Programs and Projects
The proposed programs and projects in line with the implementation of BNP Ecotourism Development Project are as follows:
Allocation of open areas for tree planting and camping site.
Preservation and rehabilitation of watershed.
Development and enhancement of recreational activities.
Construction and development of Infrastructure blend and harmonize with the environment.
Development of Nature and Information Center and One Stop Shop.
Site Plan and Zoning
One of the most significant strategies in protected area (PA) and buffer zone management as provided for in the NIPAS law is the categorization of these areas into management zones which include: (1) Strict Protection Zone; and (2) Multiple-use Zone. These management zones are envisioned to provide flexibility in PA management and allow sustainable resource use by PA residents.
In consonance with this strategy, the PASu Office and the PAMB adopted pre-determined criteria in identification of management zones anchored on technically, politically, and socially acceptable parameters.
The initial management zones were derived using overlays of thematic maps that include, among others, the following sets of valid information:
Wildlife habitat based on elevation gradient as defined in the book of Whitmore;
Settlement and tenure claims;
Existing and proposed projects within and around the PA; and
Management issues and other concerns.
Prior to manual overlaying, the following were the initial criteria used:
Strict Protection Zone (SPZ)– old growth, mossy, forest lands above 50% slope and with 1,000 masl elevation, highly erodible and hazardous areas with high endemism and biodiversity, and existing natural forests below 500 masl, sub-watersheds with drainage system supporting key infrastructure (irrigation system, power) or a major coral reef or fishing ground. The SPZ shall include areas previously categorized as Restoration Zone (RZ). Therestoration zone covers areas that are deforested or highly marginal areas above 50% slope and near major waterways or near or inside critical habitats, areas in highly hazardous areas that are degraded.
Multiple Use Zone (MUZ)/ Buffer Zone – areas that are occupied or cultivated by upland farmers in areas below 50% slope, below 1,000 masl and generally accessible, those areas that are highly suitable for high value agricultural production and for small scale type of orchard or plantation. The MUZ includes Sustainable Use Zone areas that are below 50% slope and 1,000 masl, existing adequately stocked residual forest or plantation forest, area highly suitable for plantations, generally accessible or not threatened by road rehabilitation activities, minimal or few upland clearing and kaingins.
To develop ownership among the different sectors that may be affected by the zoning regime, the derived management zoning map shall be subjected to validation and consultation at various levels. Iteration based on these consultations shall be plotted and re-validated until concerned sectors issued a resolution endorsing the zoning regime.
A “final” zoning map formed part of the General Management Plan for the protected area. But these zones will be eventually re-zoned after successful implementation of the specific management prescriptions for each zone.

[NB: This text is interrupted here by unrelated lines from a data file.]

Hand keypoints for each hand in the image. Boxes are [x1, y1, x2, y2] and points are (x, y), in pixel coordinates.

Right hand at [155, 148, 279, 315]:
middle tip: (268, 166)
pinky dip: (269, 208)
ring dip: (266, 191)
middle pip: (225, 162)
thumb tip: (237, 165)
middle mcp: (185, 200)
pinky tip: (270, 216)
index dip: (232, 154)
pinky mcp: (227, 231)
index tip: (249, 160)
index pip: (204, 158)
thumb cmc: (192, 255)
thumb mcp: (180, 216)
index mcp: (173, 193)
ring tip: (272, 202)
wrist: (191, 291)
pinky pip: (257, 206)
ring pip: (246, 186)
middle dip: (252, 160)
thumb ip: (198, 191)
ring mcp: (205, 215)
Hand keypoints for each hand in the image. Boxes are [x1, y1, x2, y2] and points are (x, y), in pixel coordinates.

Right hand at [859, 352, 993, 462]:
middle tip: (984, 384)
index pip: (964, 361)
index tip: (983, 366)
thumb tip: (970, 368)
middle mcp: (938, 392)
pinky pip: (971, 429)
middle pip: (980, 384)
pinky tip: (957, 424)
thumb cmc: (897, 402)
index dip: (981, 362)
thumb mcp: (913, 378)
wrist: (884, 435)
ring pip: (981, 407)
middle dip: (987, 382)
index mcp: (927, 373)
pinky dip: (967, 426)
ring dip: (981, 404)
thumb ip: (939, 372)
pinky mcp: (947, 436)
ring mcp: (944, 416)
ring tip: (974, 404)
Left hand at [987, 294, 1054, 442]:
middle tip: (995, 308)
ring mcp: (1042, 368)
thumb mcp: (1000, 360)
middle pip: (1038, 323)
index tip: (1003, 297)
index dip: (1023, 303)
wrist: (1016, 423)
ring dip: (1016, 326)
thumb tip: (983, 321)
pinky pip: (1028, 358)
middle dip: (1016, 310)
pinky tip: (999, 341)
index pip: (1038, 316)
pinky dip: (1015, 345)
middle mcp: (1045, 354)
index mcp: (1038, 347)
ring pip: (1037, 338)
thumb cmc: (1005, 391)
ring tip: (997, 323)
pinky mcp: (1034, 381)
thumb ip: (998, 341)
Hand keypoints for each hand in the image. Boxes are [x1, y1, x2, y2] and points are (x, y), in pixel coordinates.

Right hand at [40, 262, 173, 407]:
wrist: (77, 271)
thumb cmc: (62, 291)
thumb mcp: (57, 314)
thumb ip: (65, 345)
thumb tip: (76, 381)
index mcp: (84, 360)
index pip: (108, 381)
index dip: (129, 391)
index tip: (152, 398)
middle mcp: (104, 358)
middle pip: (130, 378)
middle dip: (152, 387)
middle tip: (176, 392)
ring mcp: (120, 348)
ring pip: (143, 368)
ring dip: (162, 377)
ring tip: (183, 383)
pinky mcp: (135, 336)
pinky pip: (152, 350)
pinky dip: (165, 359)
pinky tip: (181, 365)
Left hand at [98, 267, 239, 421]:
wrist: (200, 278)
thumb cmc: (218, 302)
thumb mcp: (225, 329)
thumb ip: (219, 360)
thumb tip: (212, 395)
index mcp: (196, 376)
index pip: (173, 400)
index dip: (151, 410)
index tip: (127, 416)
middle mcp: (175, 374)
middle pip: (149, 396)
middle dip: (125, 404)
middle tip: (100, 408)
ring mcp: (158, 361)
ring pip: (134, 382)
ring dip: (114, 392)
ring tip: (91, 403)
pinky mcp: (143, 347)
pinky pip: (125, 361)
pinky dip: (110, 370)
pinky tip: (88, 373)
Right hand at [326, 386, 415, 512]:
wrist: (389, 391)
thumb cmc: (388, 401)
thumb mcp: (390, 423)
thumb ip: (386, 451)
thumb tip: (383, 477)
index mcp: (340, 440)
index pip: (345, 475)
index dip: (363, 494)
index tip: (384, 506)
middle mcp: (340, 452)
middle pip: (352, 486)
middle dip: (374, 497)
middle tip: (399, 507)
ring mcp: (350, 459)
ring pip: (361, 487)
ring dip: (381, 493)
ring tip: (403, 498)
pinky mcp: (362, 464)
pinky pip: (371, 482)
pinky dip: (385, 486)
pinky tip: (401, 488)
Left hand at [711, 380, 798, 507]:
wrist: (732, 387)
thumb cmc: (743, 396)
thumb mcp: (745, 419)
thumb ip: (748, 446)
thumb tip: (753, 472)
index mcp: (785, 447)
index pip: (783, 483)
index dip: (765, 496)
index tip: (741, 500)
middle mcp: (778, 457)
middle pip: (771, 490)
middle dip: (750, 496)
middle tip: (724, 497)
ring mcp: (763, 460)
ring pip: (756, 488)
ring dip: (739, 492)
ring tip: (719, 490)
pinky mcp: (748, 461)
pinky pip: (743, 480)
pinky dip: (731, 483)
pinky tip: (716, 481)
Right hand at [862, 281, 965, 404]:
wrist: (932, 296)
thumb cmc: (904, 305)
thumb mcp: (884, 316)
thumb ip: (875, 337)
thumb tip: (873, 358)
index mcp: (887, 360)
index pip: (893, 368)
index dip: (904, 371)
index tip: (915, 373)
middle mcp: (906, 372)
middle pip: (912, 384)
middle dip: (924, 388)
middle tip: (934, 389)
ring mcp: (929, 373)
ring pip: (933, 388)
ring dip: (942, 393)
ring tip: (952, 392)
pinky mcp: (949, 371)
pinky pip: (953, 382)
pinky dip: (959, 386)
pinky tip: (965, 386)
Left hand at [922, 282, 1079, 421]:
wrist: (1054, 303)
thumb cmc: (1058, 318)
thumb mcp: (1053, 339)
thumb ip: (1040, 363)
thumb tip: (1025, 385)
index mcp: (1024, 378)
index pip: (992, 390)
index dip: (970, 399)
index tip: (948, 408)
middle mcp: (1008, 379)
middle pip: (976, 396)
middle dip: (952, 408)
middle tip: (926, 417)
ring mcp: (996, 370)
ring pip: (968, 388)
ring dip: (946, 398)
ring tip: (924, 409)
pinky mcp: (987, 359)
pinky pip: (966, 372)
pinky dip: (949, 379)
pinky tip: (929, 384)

The entire area of BNP will be delineated into different management zones to identify appropriate management units and prescriptions in each zone. The management prescriptions will specify what types of activities can be undertaken in specific areas to ensure the attainment of the goals and objectives of the plan.
Marking of the delineated BNP boundaries and management zone boundaries utilizing indigenous tree species will be undertaken. Concrete post will be installed in key corners of these boundaries. Flowering tree species will be planted to mark the park boundaries permanently.